Filtering log data: finding the needles in the haystack...

Publication Type
Conference Paper
Publication Date
Conference Name
42nd IEEE/IFIP International Conference on Dependable Systems and Networks (DSN 2012)
Conference Location
Boston, Massachusetts, United States of America
Conference Sponsor
IEEE/IFIP
Conference Date
-

Log data is an incredible asset for troubleshooting
in large-scale systems. Nevertheless, due to the ever-growing
system scale, the volume of such data becomes overwhelming,
bringing enormous burdens on both data storage and data
analysis. To address this problem, we present a 2-dimensional
online filtering mechanism to remove redundant and noisy data
via feature selection and instance selection.

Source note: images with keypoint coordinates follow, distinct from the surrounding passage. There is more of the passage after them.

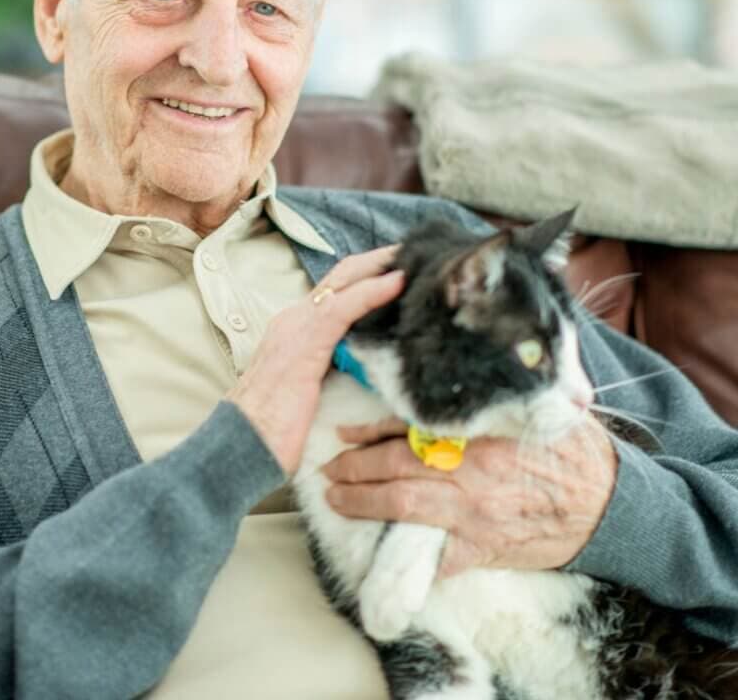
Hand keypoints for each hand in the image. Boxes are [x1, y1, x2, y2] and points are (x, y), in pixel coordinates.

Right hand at [227, 247, 403, 474]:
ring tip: (414, 257)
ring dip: (381, 266)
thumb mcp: (305, 392)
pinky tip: (397, 283)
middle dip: (378, 261)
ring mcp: (296, 327)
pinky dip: (373, 290)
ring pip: (344, 281)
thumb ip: (328, 372)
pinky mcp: (304, 343)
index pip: (335, 291)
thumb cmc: (271, 432)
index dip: (366, 276)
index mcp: (293, 330)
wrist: (240, 447)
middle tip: (414, 252)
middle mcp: (293, 320)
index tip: (398, 269)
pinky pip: (344, 307)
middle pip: (342, 276)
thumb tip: (361, 373)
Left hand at [323, 413, 617, 577]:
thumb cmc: (569, 449)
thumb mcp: (528, 410)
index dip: (369, 432)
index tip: (344, 434)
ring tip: (336, 501)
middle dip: (353, 471)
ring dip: (362, 505)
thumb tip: (439, 380)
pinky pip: (439, 559)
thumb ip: (485, 398)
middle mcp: (470, 473)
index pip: (408, 430)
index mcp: (478, 435)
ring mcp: (475, 515)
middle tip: (327, 471)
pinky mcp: (485, 549)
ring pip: (403, 510)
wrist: (611, 504)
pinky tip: (383, 555)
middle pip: (394, 469)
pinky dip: (409, 558)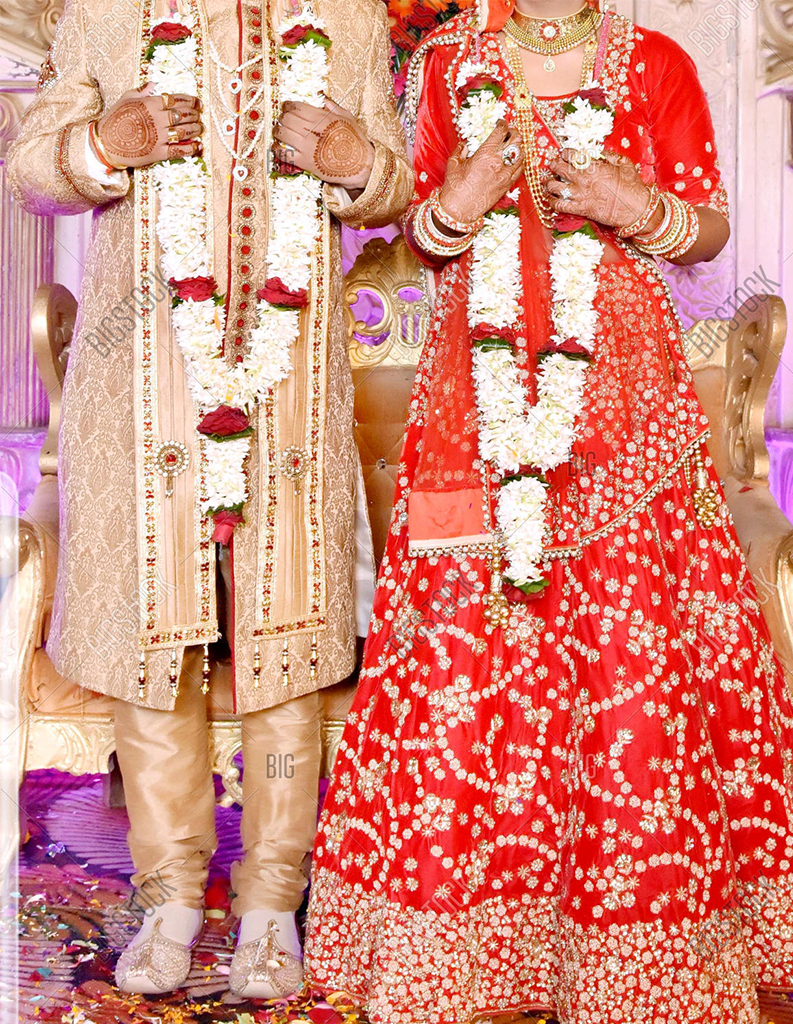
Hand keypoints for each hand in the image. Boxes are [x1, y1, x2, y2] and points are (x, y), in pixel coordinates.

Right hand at [94, 83, 202, 168]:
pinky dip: (191, 148)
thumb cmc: (115, 119)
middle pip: (182, 115)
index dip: (190, 100)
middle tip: (199, 115)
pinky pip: (179, 150)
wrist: (105, 142)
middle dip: (194, 114)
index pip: (175, 99)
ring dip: (195, 129)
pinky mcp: (158, 152)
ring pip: (184, 131)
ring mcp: (158, 137)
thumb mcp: (126, 99)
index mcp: (149, 104)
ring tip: (200, 128)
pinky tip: (198, 146)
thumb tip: (153, 83)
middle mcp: (156, 119)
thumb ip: (142, 91)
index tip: (198, 102)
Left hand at [273, 98, 374, 189]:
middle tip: (281, 119)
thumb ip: (333, 106)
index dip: (288, 105)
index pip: (297, 107)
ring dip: (277, 131)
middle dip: (282, 117)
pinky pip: (284, 154)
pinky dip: (277, 149)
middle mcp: (312, 129)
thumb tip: (322, 98)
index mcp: (322, 117)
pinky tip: (276, 147)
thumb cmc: (356, 142)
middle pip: (287, 118)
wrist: (360, 166)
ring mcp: (307, 146)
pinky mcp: (305, 162)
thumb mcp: (347, 118)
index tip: (286, 107)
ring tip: (277, 131)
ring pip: (283, 133)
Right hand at [437, 121, 524, 225]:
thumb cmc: (455, 187)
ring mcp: (505, 174)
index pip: (501, 131)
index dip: (502, 124)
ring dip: (518, 147)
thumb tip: (464, 144)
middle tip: (509, 132)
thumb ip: (460, 150)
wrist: (460, 210)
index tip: (500, 123)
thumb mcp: (454, 164)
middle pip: (516, 140)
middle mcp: (499, 162)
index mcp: (485, 153)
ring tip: (513, 146)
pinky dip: (519, 162)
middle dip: (514, 132)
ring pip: (521, 154)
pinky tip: (515, 160)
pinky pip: (520, 170)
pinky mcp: (507, 185)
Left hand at [545, 149, 659, 231]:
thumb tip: (598, 153)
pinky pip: (560, 205)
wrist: (634, 209)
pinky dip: (551, 201)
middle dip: (554, 164)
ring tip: (547, 181)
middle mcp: (584, 180)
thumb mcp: (624, 163)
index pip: (573, 156)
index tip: (562, 153)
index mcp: (594, 166)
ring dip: (548, 183)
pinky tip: (549, 198)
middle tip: (552, 164)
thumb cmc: (632, 186)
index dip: (565, 153)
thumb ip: (609, 156)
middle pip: (560, 169)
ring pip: (556, 187)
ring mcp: (580, 195)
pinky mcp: (580, 209)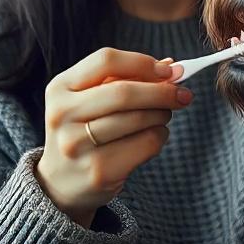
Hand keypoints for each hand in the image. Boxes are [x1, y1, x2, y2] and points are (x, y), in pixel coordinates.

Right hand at [34, 48, 190, 227]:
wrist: (60, 183)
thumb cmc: (82, 131)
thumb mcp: (89, 99)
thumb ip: (125, 79)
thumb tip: (172, 65)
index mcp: (60, 88)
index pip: (106, 61)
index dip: (142, 63)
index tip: (167, 70)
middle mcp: (63, 115)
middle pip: (124, 92)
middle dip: (162, 91)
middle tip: (182, 94)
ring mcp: (78, 145)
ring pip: (139, 119)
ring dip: (162, 114)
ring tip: (164, 115)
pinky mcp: (98, 171)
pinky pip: (146, 144)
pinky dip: (159, 136)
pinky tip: (153, 136)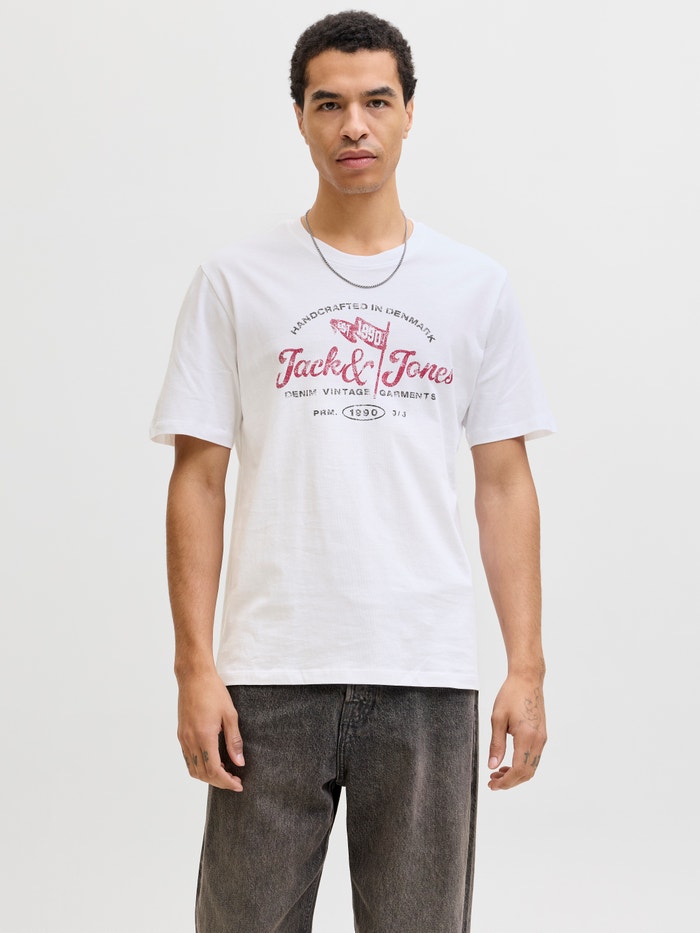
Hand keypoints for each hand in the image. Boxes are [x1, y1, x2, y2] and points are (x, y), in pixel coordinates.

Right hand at [177, 670, 244, 790]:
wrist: (194, 677)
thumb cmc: (214, 692)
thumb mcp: (230, 714)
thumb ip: (234, 741)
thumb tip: (239, 763)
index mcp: (204, 736)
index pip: (214, 770)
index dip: (227, 781)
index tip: (239, 785)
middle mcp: (190, 740)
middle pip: (203, 774)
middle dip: (219, 782)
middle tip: (235, 780)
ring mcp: (183, 738)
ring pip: (193, 769)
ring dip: (208, 776)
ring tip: (225, 772)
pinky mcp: (181, 735)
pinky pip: (188, 759)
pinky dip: (200, 767)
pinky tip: (212, 761)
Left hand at [487, 675, 546, 790]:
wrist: (527, 680)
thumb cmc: (511, 695)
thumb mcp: (497, 718)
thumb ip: (496, 744)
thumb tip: (493, 766)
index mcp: (527, 736)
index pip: (519, 770)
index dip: (506, 782)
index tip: (492, 785)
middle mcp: (538, 740)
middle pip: (527, 773)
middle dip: (510, 782)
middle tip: (492, 782)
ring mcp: (542, 739)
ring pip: (531, 767)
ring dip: (516, 775)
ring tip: (498, 774)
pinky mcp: (542, 735)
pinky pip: (533, 758)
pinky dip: (522, 765)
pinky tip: (508, 763)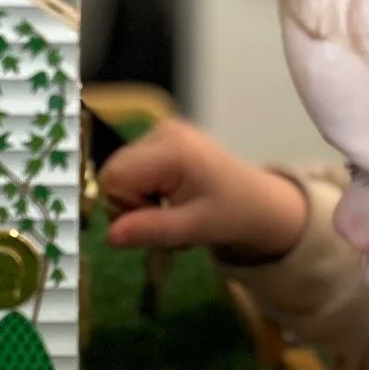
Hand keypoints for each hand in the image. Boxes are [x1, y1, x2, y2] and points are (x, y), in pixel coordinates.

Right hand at [99, 120, 308, 259]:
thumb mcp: (193, 229)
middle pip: (114, 172)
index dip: (124, 206)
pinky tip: (172, 198)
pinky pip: (134, 168)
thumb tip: (108, 237)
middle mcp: (163, 132)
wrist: (260, 202)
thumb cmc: (232, 215)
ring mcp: (163, 131)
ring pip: (121, 172)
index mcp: (172, 150)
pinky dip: (146, 189)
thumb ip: (151, 230)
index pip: (114, 176)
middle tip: (165, 221)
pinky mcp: (164, 139)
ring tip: (172, 212)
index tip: (154, 221)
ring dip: (139, 200)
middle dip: (131, 204)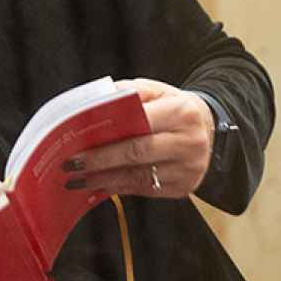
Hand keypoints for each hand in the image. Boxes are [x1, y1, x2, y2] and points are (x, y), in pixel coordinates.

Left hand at [62, 78, 211, 197]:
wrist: (208, 127)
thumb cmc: (174, 107)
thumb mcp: (157, 90)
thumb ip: (128, 93)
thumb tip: (94, 104)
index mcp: (182, 112)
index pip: (139, 124)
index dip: (107, 136)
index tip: (78, 142)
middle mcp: (190, 143)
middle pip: (137, 154)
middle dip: (100, 161)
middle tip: (71, 165)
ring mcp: (189, 169)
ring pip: (139, 177)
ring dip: (104, 180)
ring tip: (79, 179)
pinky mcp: (185, 187)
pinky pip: (146, 190)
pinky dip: (120, 187)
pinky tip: (100, 184)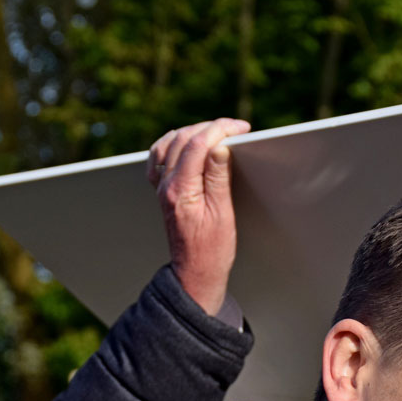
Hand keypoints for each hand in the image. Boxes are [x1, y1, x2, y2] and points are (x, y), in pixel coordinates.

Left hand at [148, 118, 250, 314]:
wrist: (193, 273)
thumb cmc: (212, 250)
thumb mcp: (222, 214)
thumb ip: (218, 177)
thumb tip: (219, 147)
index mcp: (181, 191)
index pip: (197, 145)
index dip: (220, 130)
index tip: (240, 128)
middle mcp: (166, 186)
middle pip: (183, 139)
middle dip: (210, 128)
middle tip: (235, 128)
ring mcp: (161, 188)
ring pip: (169, 144)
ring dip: (193, 132)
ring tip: (216, 132)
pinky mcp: (163, 192)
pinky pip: (161, 158)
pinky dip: (175, 144)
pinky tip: (188, 143)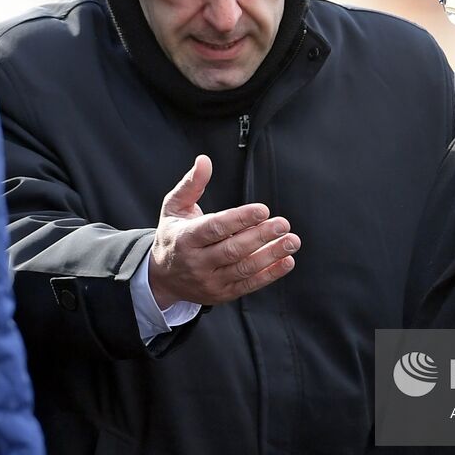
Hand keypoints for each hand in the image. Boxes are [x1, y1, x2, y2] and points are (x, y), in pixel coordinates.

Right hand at [149, 155, 298, 307]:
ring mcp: (210, 281)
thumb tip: (204, 161)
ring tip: (291, 242)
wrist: (162, 278)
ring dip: (271, 256)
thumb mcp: (174, 208)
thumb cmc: (173, 236)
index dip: (239, 219)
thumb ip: (191, 184)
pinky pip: (249, 285)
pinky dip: (270, 274)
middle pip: (232, 250)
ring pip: (244, 269)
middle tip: (282, 224)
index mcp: (185, 238)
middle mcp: (197, 262)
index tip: (262, 209)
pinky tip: (286, 261)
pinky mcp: (223, 293)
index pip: (214, 228)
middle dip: (260, 237)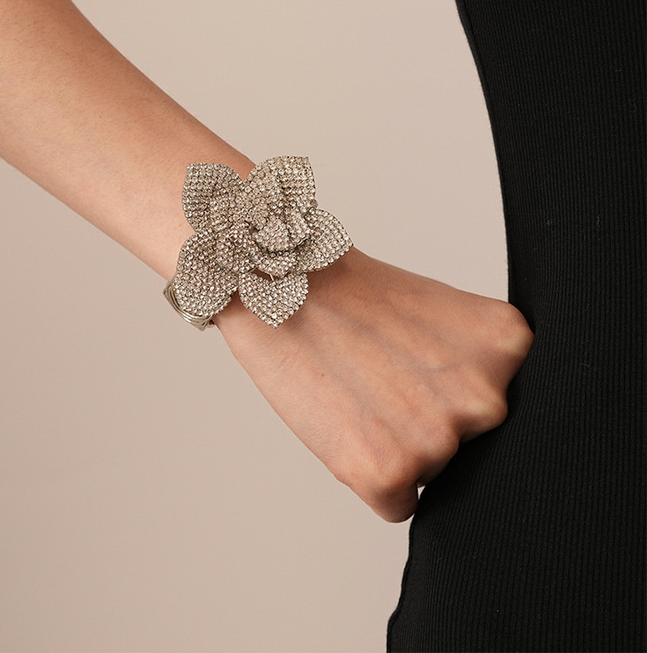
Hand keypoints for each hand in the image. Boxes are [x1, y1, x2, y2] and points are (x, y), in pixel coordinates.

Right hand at [214, 247, 532, 521]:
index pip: (499, 404)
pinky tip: (346, 423)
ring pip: (433, 473)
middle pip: (473, 445)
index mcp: (509, 347)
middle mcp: (487, 398)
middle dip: (430, 423)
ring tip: (357, 392)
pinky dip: (370, 477)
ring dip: (398, 448)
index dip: (449, 389)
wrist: (281, 287)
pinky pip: (397, 504)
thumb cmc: (350, 297)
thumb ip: (482, 367)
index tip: (414, 363)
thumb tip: (493, 434)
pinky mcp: (388, 472)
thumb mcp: (446, 315)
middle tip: (381, 378)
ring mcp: (439, 438)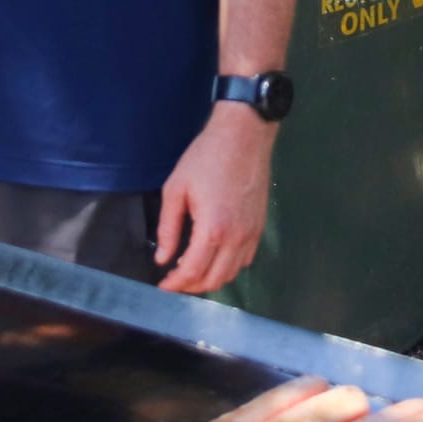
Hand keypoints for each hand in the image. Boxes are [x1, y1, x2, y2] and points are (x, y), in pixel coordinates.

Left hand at [155, 105, 276, 293]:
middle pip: (213, 280)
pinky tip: (215, 256)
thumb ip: (168, 228)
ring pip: (231, 274)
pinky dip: (228, 267)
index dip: (175, 284)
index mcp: (212, 229)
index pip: (192, 271)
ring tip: (192, 269)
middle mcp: (236, 237)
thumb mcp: (176, 189)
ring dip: (210, 279)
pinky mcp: (260, 226)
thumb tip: (163, 258)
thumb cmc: (206, 157)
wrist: (244, 134)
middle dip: (190, 286)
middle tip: (174, 280)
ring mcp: (252, 233)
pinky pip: (245, 260)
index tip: (162, 285)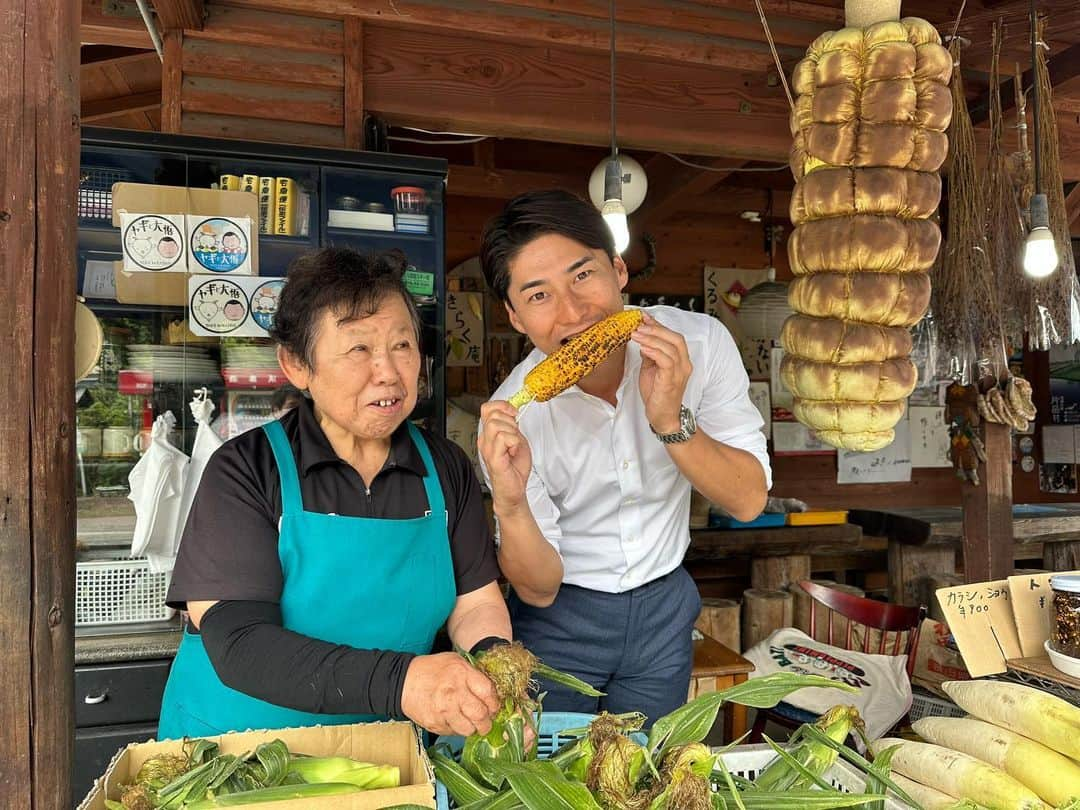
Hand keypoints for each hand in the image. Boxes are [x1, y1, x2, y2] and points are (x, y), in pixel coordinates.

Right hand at [400, 652, 500, 736]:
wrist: (403, 681)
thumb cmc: (431, 670)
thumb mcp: (455, 662)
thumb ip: (473, 674)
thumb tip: (491, 691)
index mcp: (461, 674)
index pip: (488, 693)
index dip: (494, 703)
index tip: (493, 706)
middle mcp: (454, 693)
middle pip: (480, 715)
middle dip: (486, 721)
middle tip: (485, 721)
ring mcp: (443, 711)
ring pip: (468, 729)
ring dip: (472, 728)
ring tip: (469, 722)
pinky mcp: (435, 724)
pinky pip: (453, 733)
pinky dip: (456, 729)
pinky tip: (453, 720)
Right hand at [478, 401, 532, 514]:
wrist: (513, 491)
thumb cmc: (514, 469)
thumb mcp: (517, 440)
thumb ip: (512, 426)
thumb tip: (513, 412)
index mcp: (488, 435)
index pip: (487, 408)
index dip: (502, 406)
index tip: (514, 414)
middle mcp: (485, 441)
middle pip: (492, 414)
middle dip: (510, 421)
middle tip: (515, 436)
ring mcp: (487, 449)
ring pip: (496, 425)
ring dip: (512, 433)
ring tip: (513, 446)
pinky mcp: (493, 458)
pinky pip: (503, 438)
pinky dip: (514, 443)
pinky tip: (513, 453)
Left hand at [632, 313, 691, 433]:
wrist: (663, 417)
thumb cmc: (657, 394)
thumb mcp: (651, 369)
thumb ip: (650, 354)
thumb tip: (642, 338)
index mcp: (681, 360)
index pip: (673, 337)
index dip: (659, 325)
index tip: (643, 316)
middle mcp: (684, 364)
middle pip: (675, 338)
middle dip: (656, 329)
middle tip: (638, 324)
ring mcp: (680, 373)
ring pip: (671, 348)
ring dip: (652, 338)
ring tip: (636, 334)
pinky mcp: (672, 381)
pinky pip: (666, 362)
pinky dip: (654, 352)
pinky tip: (643, 348)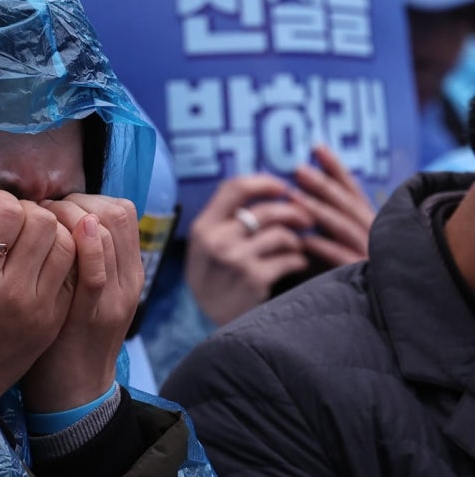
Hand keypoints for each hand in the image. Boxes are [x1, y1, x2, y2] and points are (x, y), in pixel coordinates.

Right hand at [0, 190, 75, 404]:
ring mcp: (40, 308)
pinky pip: (73, 274)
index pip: (10, 213)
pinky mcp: (53, 321)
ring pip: (67, 245)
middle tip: (10, 220)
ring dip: (50, 230)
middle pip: (43, 224)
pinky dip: (62, 257)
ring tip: (30, 235)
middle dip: (27, 210)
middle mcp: (14, 291)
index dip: (0, 200)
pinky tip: (41, 259)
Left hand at [21, 194, 142, 412]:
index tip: (58, 210)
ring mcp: (114, 297)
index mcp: (129, 270)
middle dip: (76, 202)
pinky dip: (85, 246)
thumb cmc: (69, 333)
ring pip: (107, 231)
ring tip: (42, 227)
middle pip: (115, 212)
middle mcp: (128, 279)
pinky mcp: (92, 315)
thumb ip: (86, 256)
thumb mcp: (87, 289)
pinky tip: (67, 236)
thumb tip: (66, 216)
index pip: (121, 210)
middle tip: (46, 216)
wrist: (75, 391)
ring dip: (69, 216)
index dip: (87, 199)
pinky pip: (96, 271)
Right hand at [185, 174, 313, 325]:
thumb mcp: (205, 246)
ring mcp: (235, 260)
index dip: (264, 182)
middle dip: (293, 211)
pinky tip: (295, 264)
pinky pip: (289, 258)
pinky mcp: (254, 279)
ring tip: (296, 247)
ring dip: (296, 239)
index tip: (283, 187)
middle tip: (305, 218)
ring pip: (280, 234)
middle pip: (265, 210)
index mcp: (203, 226)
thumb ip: (225, 219)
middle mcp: (217, 240)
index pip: (235, 188)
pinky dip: (298, 260)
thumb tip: (268, 189)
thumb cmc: (214, 280)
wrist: (211, 326)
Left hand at [289, 144, 374, 265]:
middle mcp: (373, 234)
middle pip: (346, 203)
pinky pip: (340, 258)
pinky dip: (321, 248)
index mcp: (368, 222)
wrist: (362, 317)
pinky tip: (302, 242)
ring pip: (342, 226)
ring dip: (317, 211)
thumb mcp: (332, 242)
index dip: (335, 168)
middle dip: (322, 184)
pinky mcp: (362, 275)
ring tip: (293, 198)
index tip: (315, 146)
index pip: (351, 189)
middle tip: (298, 169)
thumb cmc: (338, 275)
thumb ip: (321, 220)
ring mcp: (369, 253)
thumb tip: (291, 194)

The objective of
this work is two-fold: (i) to significantly reduce data volume
without losing important information, and (ii) to effectively
promote data analysis. We evaluate this new filtering mechanism
by means of real environmental data from the production
supercomputers at Oak Ridge National Laboratory and Sandia
National Laboratory. Our preliminary results demonstrate that
our method can reduce more than 85% disk space, thereby
significantly reducing analysis time. Moreover, it also facilitates
better failure prediction and diagnosis by more than 20%, as
compared to the conventional predictive approach relying on
RAS (Reliability, Availability, and Serviceability) events alone.